Suddenly no more ingress

What could be the reason:
Node is not suspended, disk has space available, node has space available.
But logs only show egress.
After a stop and remove cycle the node immediately sees ingress again.
What is wrong?

1 Like

Did you have errors “ping satellite failed” before re-create of the container?

No ping errors.
Here is what I see:

Node has no ingress.

docker inspect storagenode | grep STORAGE
                "STORAGE=6.5TB"

Node dashboard:

Multinode dashboard:
mnd

116 GB overusage explain why there is no ingress. But why is there the discrepancy between node dashboard and multinode?

I am sure when I restart the node then it will get ingress immediately again.

Did you have a message “Disk space is less than requested”?
Or errors related to databases?

However, even if the node thought there was an overusage, your node still has enough free space.

I think this message shows only after startup and this has been already truncated from the logs.
The nodes that I have already restarted get ingress again and they don’t show that message. But this is how it should be.

Did you have missing audits?

No, audits are at 100% for each satellite.

One weird thing is that the node had uploads:

docker logs storagenode | grep uploaded | wc -l
183874

If I would just rely on the node dashboard it would not indicate that there are issues that could cause ingress to halt. This is not good.

yes, audits might be 100%, but I asked about numbers - did you have missing ones?

Actually you would see a drop in ingress and the flat line.

Do you want me to run the command of the linked posting?

Yes, please. They are for bash and PowerShell

I had restarted the node in the meantime so I don’t know if the results are still meaningful:

{
  "id": "1wFTAgs9DP5RSnCqKV1eLf6N9wtk4EAtmN5DpSxcs8EjT69tGE",
  "auditHistory": []
}
{
  "id": "121RTSDpyNZVcEU84Ticf2L1ntiuUimbWgfATz21tuvgk3vzoA6",
  "auditHistory": []
}
{
  "id": "12EayRS2V1kEsWESU9QMRseFhdxYxKicsiFmxrsLZHeLUtdps3S",
  "auditHistory": []
}
{
  "id": "12L9ZFwhzVpuEKMUNUqkaTLGzwY9G24tbiigLiXpmZWKwmcNDDs",
  "auditHistory": [
    {
      "windowStart": "2024-01-24T00:00:00Z",
      "totalCount": 306,
      "onlineCount": 304
    },
    {
      "windowStart": "2024-01-30T00:00:00Z",
      "totalCount": 195,
      "onlineCount": 191
    }
  ]
}

Perhaps that satellite is cached your node as offline.
Restart did a force check-in, so it’s updated its cache.

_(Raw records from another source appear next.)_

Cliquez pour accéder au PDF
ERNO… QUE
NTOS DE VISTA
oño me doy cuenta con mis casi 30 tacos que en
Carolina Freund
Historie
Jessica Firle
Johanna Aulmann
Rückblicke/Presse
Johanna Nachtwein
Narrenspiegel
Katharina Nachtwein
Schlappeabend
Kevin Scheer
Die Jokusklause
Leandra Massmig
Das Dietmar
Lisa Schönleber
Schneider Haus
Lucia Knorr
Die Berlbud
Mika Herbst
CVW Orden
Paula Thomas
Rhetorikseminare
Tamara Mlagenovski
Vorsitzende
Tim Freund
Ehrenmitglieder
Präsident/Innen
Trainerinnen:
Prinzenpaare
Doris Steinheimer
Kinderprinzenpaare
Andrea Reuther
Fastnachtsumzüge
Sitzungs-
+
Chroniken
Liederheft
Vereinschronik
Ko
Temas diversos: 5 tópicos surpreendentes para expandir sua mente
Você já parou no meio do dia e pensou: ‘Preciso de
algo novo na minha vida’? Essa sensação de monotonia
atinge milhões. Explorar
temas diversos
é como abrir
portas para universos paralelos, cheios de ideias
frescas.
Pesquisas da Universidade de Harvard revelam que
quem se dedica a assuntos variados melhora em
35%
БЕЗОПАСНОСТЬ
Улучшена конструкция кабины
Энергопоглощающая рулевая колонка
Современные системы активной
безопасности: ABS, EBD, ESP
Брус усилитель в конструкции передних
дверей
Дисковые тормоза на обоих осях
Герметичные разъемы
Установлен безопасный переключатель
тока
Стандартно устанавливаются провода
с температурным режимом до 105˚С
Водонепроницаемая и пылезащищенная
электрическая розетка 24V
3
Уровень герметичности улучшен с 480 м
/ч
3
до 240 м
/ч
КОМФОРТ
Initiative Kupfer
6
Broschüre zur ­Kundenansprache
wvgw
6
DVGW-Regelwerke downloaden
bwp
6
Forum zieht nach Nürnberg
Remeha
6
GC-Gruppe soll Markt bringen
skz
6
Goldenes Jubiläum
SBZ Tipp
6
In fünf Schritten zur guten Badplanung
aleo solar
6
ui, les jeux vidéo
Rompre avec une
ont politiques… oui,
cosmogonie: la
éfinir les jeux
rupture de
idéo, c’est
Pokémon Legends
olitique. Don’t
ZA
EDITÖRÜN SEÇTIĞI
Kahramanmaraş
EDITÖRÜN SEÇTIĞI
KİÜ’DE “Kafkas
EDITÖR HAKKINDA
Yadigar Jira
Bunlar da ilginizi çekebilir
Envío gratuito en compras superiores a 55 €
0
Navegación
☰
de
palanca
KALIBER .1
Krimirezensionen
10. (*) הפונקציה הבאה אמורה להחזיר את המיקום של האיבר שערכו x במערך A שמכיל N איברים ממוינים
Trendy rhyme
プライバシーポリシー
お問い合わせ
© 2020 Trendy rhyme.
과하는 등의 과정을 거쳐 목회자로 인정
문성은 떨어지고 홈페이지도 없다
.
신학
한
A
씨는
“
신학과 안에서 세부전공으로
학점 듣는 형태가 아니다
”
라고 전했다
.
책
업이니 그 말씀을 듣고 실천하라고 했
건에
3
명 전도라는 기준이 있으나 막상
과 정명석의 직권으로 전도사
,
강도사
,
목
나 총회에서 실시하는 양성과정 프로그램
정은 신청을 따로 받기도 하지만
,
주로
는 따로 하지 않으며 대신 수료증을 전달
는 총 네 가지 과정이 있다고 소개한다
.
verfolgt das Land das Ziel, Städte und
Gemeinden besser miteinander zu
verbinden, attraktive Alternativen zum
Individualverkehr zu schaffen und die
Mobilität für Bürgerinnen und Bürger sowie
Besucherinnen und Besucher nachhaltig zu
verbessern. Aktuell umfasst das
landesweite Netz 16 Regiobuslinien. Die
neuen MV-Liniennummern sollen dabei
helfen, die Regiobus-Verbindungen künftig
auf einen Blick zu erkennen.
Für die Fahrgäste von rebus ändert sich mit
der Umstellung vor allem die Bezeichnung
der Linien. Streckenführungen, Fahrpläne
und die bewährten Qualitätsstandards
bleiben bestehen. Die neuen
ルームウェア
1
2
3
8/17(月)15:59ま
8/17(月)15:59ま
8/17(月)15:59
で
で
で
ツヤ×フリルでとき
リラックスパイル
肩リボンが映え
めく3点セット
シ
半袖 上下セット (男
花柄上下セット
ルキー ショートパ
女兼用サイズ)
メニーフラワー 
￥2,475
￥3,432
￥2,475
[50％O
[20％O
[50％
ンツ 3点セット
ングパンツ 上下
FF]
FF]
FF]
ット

But why do the dashboards show different values too?

Did you check databases? The multinode dashboard took data via storagenode API, but the single node dashboard directly from databases and config.yaml.
So, I guess the API provided a wrong information or the multinode dashboard has a bug somewhere.
However, I cannot reproduce that.
By the way, did you have errors in the multinode console or logs?

I have a list nodes trusted satellites internal error.

Databases are ok. It is very strange.

could you please copy it in full?

ERROR   console:endpoint        list node trusted satellites internal error       {"error": "nodes: context canceled", "errorVerbose": "nodes: context canceled\n\tstorj.io/storj/multinode/nodes.(*Service).trustedSatellites:357\n\tstorj.io/storj/multinode/nodes.(*Service).TrustedSatellites:318\n\tstorj.io/storj/multinode/console/controllers.(*Nodes).TrustedSatellites:243\n\tnet/http.HandlerFunc.ServeHTTP:2047\n\tgithub.com/gorilla/mux.(*Router).ServeHTTP:210\n\tnet/http.serverHandler.ServeHTTP:2879\n\tnet/http.(*conn).serve:1930"}

so, the one of the nodes has a similar issue in its logs?

No, that is from the multinode console.
The node did not have errors.

The multinode dashboard doesn’t check satellites list, only the node is doing so, thus the similar error should be in the node’s logs on the same time.